Lovely post, you have made the cooking of a family meal a poem.

I have two little idiosyncracies when I make my spag bol. First I use my frozen vegetable hash in place of onions. This consists of finely chopped (in the food processor) onions, carrot, celery, red pepper and garlic. Second, like Pink Milk, I always add couple of finley chopped rashers of bacon, smoked for preference.

peas and carrots said...

Looks delicious. Oh, i do miss sitting down on a Tuesday evening and watching the lovely Sophie cooking away in that gorgeous kitchen.

Mrs B said...

Arrrr sue! The Italians would love you! You've got the trinity and bacon!! All good! Much more authentic than mine!

The bird- I think the same of you! Your photos are lovely!!

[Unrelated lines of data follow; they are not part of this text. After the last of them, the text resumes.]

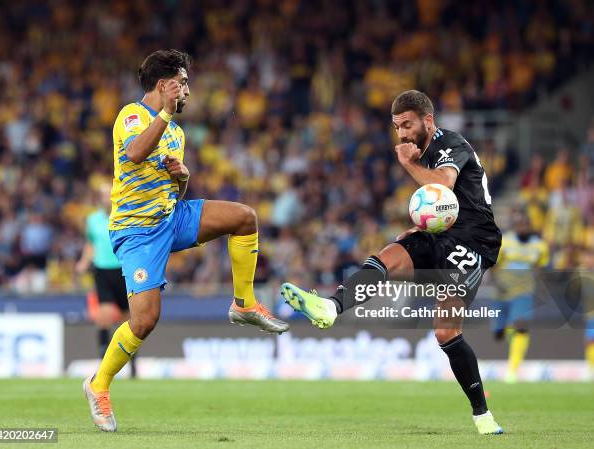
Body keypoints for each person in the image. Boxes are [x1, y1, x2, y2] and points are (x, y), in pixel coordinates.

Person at [83, 49, 289, 432]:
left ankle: (243, 303)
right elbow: (135, 152)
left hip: (170, 217)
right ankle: (98, 385)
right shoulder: (133, 116)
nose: (188, 92)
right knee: (145, 320)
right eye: (182, 83)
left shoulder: (175, 132)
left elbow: (174, 191)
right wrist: (164, 114)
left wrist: (182, 177)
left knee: (244, 217)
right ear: (164, 85)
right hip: (137, 230)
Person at [281, 90, 504, 434]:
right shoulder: (423, 147)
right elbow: (445, 204)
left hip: (474, 241)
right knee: (385, 258)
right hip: (440, 233)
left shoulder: (450, 144)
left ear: (428, 121)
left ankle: (482, 416)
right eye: (396, 126)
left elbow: (444, 186)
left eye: (407, 125)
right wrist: (421, 225)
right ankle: (330, 307)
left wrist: (408, 163)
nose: (401, 134)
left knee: (445, 331)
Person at [76, 181, 136, 378]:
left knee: (131, 318)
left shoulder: (125, 216)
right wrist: (84, 262)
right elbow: (91, 243)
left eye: (107, 194)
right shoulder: (93, 220)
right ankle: (103, 362)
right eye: (102, 194)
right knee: (103, 316)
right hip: (102, 270)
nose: (105, 198)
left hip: (122, 269)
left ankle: (133, 365)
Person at [490, 206, 549, 383]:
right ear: (514, 227)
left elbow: (540, 266)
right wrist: (496, 282)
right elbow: (494, 265)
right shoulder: (505, 243)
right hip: (503, 291)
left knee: (521, 325)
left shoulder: (540, 246)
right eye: (519, 225)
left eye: (526, 225)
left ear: (530, 226)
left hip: (524, 291)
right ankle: (503, 329)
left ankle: (512, 370)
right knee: (498, 332)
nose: (523, 228)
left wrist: (536, 283)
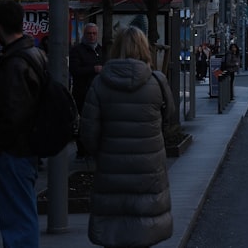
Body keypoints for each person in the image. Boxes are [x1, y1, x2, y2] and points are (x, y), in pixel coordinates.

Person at [80, 26, 176, 248]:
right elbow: (168, 117)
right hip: (148, 169)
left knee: (113, 231)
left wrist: (103, 153)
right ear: (145, 49)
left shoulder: (100, 83)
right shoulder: (157, 82)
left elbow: (88, 133)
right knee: (144, 230)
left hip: (111, 168)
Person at [0, 0, 45, 248]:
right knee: (22, 214)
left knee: (16, 218)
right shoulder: (33, 54)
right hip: (24, 149)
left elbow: (12, 112)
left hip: (13, 151)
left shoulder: (15, 62)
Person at [70, 22, 104, 157]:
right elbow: (74, 70)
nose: (92, 36)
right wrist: (93, 69)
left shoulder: (100, 50)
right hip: (82, 92)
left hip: (98, 92)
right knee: (83, 122)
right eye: (89, 33)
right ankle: (82, 150)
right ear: (84, 35)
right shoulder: (77, 50)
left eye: (94, 33)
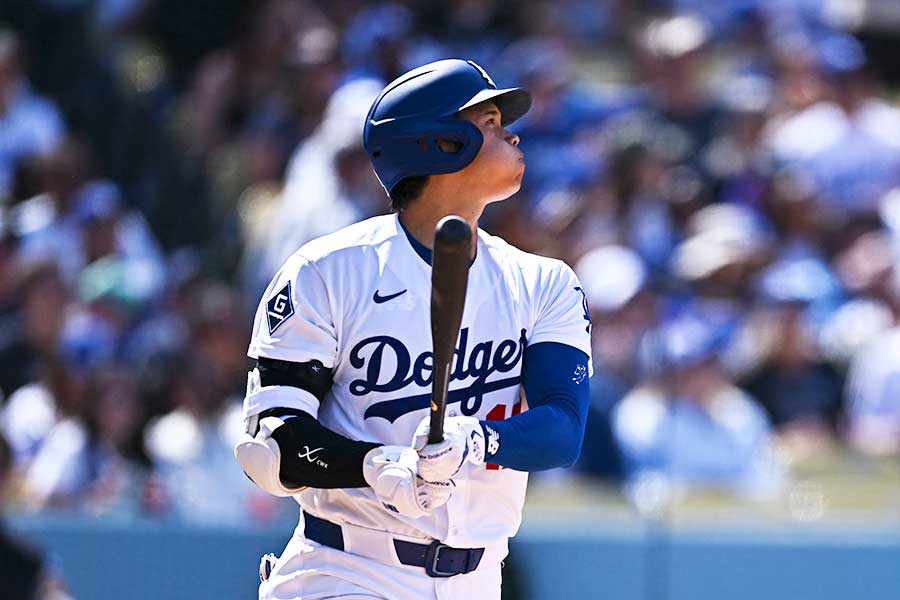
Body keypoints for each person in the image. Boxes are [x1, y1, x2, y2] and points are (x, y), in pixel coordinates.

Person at [234, 59, 593, 600]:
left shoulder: (543, 283)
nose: (513, 134)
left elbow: (562, 430)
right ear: (440, 143)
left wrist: (477, 440)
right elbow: (272, 447)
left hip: (478, 579)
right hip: (346, 569)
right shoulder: (329, 271)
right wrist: (374, 465)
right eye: (490, 123)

P&C's - she was so compelling!! I never understood the aggro reaction to her. I think she is charming!

Xx

::cupcakesandbiscuits:: said...

I go with Delia. Four hours in the oven, two kinds of mince, pancetta, chicken livers and red wine, it's decadently deep man!

Poor poor Sophie...

So glad dinner is Italian tonight after reading this.
I am hungry for ma meatballs! xx

(even the v word sound Italian - remorni)

Mrs B said...

Crikey me, woman!! That's dedication!! You honour your mince!!

I'm coming to yours for Italian!!

X

Angel Jem said...

Delia with a difference. I don't do chicken livers but I do do the 4 hours on low in the oven and near on a bottle of red wine (minus the glass for the cook, of course) It's lovely and a very little goes a long, long way.
Apples for Jam is a brilliant book, BTW. Love it. And I love her garlic clove hint. Bolognese for tea tomorrow. Yum.